Fun MySQL fact of the day: hypothetical buffer pool size

Yesterday, we imagined a hypothetical 200GB database and an InnoDB buffer pool of 204.8GB. We also ignored some details to decide that we can hold something like 92% of the database in memory. Today, I propose we continue being ignorant of details and further explore this hypothetical situation.

So, if we say we can hold 92% of our database in memory, that means we're reading the other 8% from disk on-demand. It also means that 8% is at the cost of another 8%. However, we also need to consider one very important question: do we even care about that 8%? With obvious exception, many databases hold data that's infrequently, if ever, used.

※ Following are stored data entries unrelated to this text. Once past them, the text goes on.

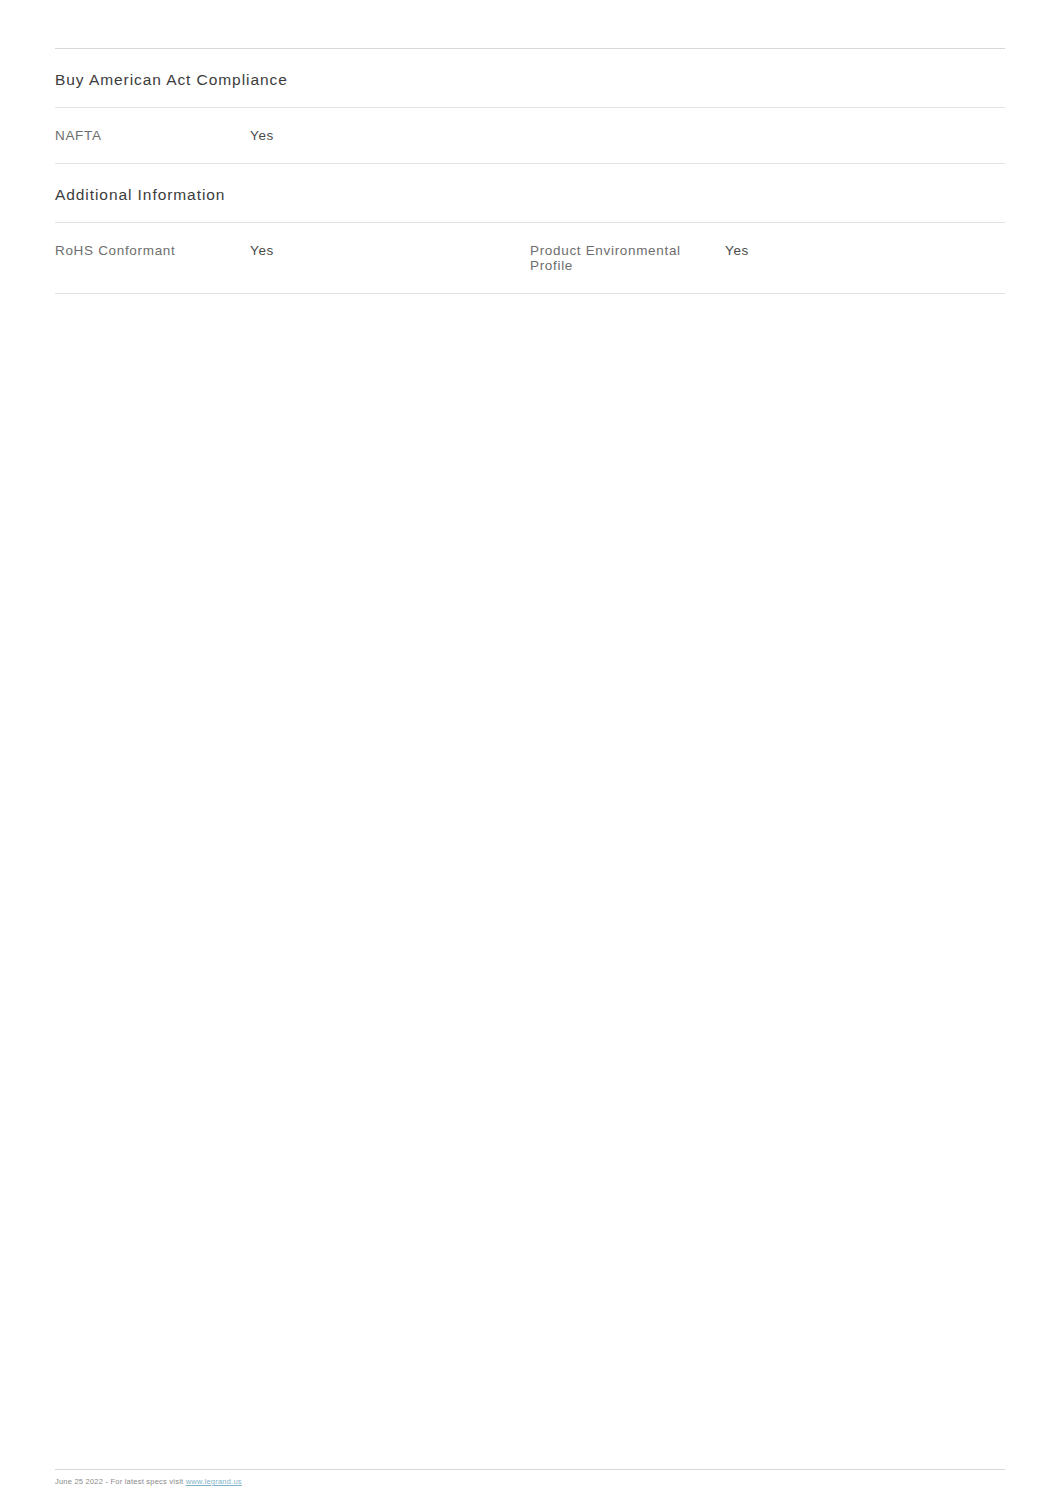Buy American Act Compliance
NAFTA
Yes
Additional Information
RoHS Conformant
Yes
Product Environmental Profile
Yes
June 25 2022 - For latest specs visit www.legrand.us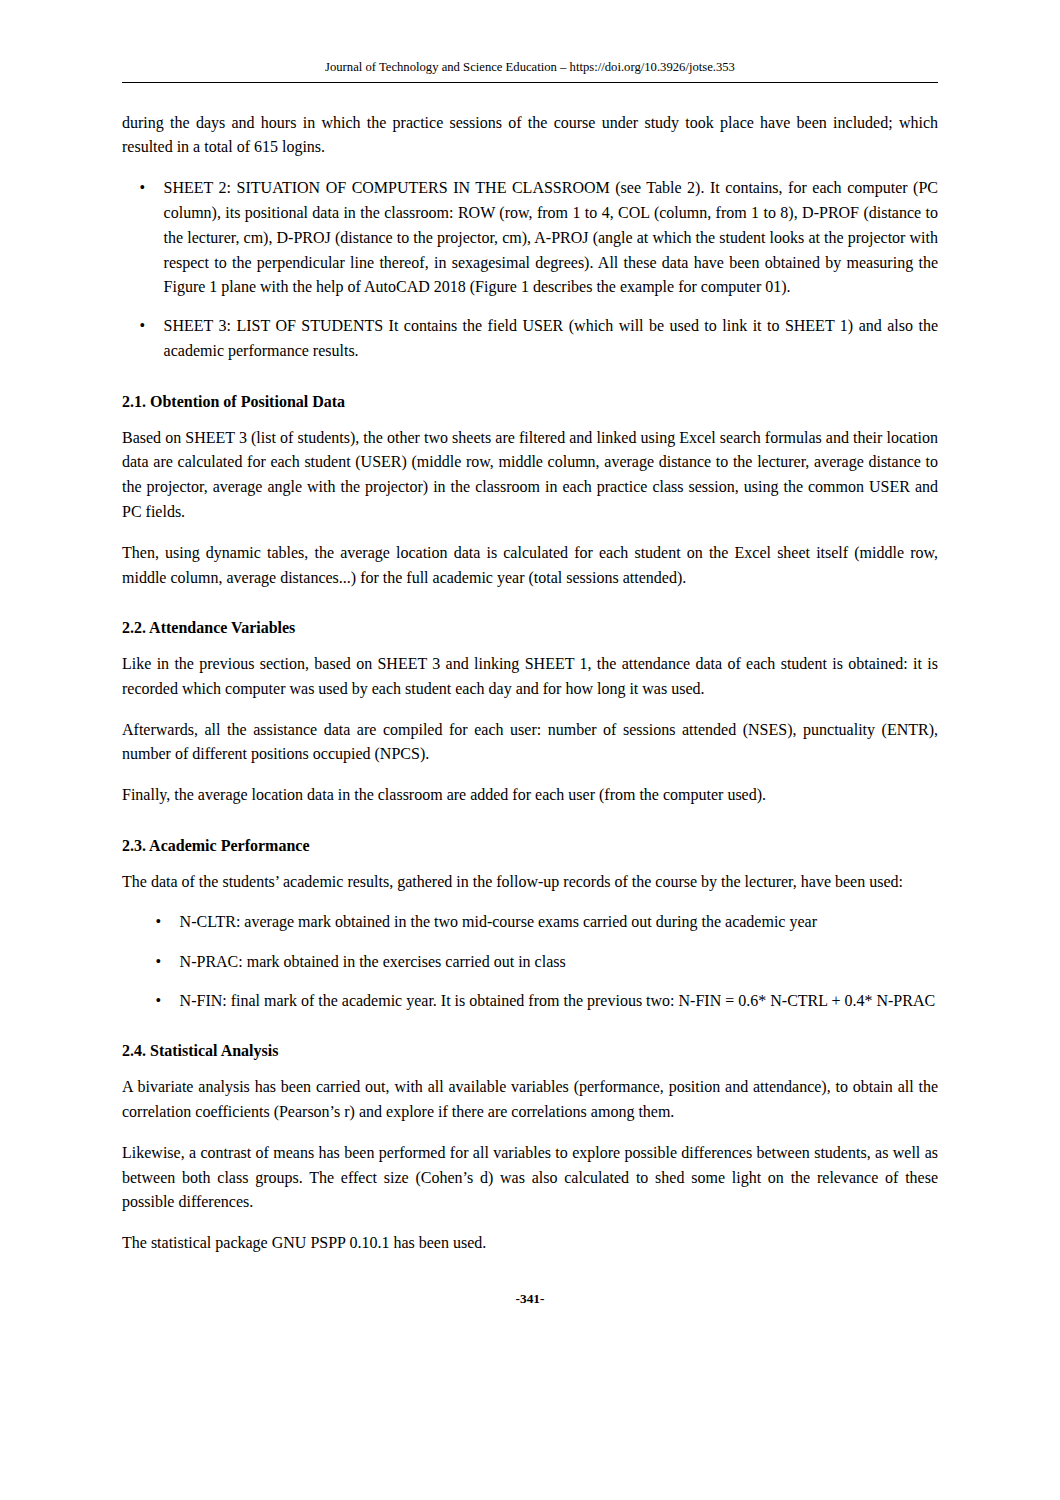Journal of Technology and Science Education – https://doi.org/10.3926/jotse.353
during the days and hours in which the practice sessions of the course under study took place have been included; which resulted in a total of 615 logins.
SHEET 2: SITUATION OF COMPUTERS IN THE CLASSROOM (see Table 2). It contains, for each computer (PC column), its positional data in the classroom: ROW (row, from 1 to 4, COL (column, from 1 to 8), D-PROF (distance to the lecturer, cm), D-PROJ (distance to the projector, cm), A-PROJ (angle at which the student looks at the projector with respect to the perpendicular line thereof, in sexagesimal degrees). All these data have been obtained by measuring the Figure 1 plane with the help of AutoCAD 2018 (Figure 1 describes the example for computer 01).
SHEET 3: LIST OF STUDENTS It contains the field USER (which will be used to link it to SHEET 1) and also the academic performance results.
2.1. Obtention of Positional Data
Based on SHEET 3 (list of students), the other two sheets are filtered and linked using Excel search formulas and their location data are calculated for each student (USER) (middle row, middle column, average distance to the lecturer, average distance to the projector, average angle with the projector) in the classroom in each practice class session, using the common USER and PC fields.
Then, using dynamic tables, the average location data is calculated for each student on the Excel sheet itself (middle row, middle column, average distances...) for the full academic year (total sessions attended).
2.2. Attendance Variables
Like in the previous section, based on SHEET 3 and linking SHEET 1, the attendance data of each student is obtained: it is recorded which computer was used by each student each day and for how long it was used.
Afterwards, all the assistance data are compiled for each user: number of sessions attended (NSES), punctuality (ENTR), number of different positions occupied (NPCS).
Finally, the average location data in the classroom are added for each user (from the computer used).
2.3. Academic Performance
The data of the students’ academic results, gathered in the follow-up records of the course by the lecturer, have been used:
N-CLTR: average mark obtained in the two mid-course exams carried out during the academic year
N-PRAC: mark obtained in the exercises carried out in class
N-FIN: final mark of the academic year. It is obtained from the previous two: N-FIN = 0.6* N-CTRL + 0.4* N-PRAC
2.4. Statistical Analysis
A bivariate analysis has been carried out, with all available variables (performance, position and attendance), to obtain all the correlation coefficients (Pearson’s r) and explore if there are correlations among them.
Likewise, a contrast of means has been performed for all variables to explore possible differences between students, as well as between both class groups. The effect size (Cohen’s d) was also calculated to shed some light on the relevance of these possible differences.
The statistical package GNU PSPP 0.10.1 has been used.
-341-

For example, in a database for a SaaS vendor, customer attrition may result in unused, if not completely inaccessible, data. For example, let's pretend you run a SaaS company with an annual customer attrition rate of 2.5%. In such a case, unless you enforce a data retention policy (you do enforce a data retention policy, right?) and aggressively purge unused data, 2.5% of your customer data, per year, would become unused but still stored. Assuming each customer had roughly the same amount of data, this would mean we stop using 5GB of our database each year. Still, this assumes you have no index fragmentation, so it's never going to be just this simple.

Alternatively, consider the same hypothetical database where data ages quickly. For example, imagine if your database held time-sensitive information that became pretty much useless after, say, 6 months. Maybe it is accessed less than 0.1% of the time. And, well, given the same set of assumptions and a linear data growth rate over your last 5 years (40GB/year or 20GB/6months), we'd only need to hold 20GB of "important" data in memory 99.9% of the time, leaving 184.8GB free for less-frequently-used pages---quite possibly a big waste of money. Sure, though, this comes with other caveats we'll get to over the next little while, but it's a thought worth considering when sizing your buffer pool.

Still, you know you're pretty far into hypothetical territory when you're making assumptions about your hypotheticals. But the point remains: your database will have a certain amount of unused data, and the money you spend (or don't spend) to keep it in the InnoDB buffer pool might be better spent somewhere else. Or maybe not. But you're the only one that can make that decision.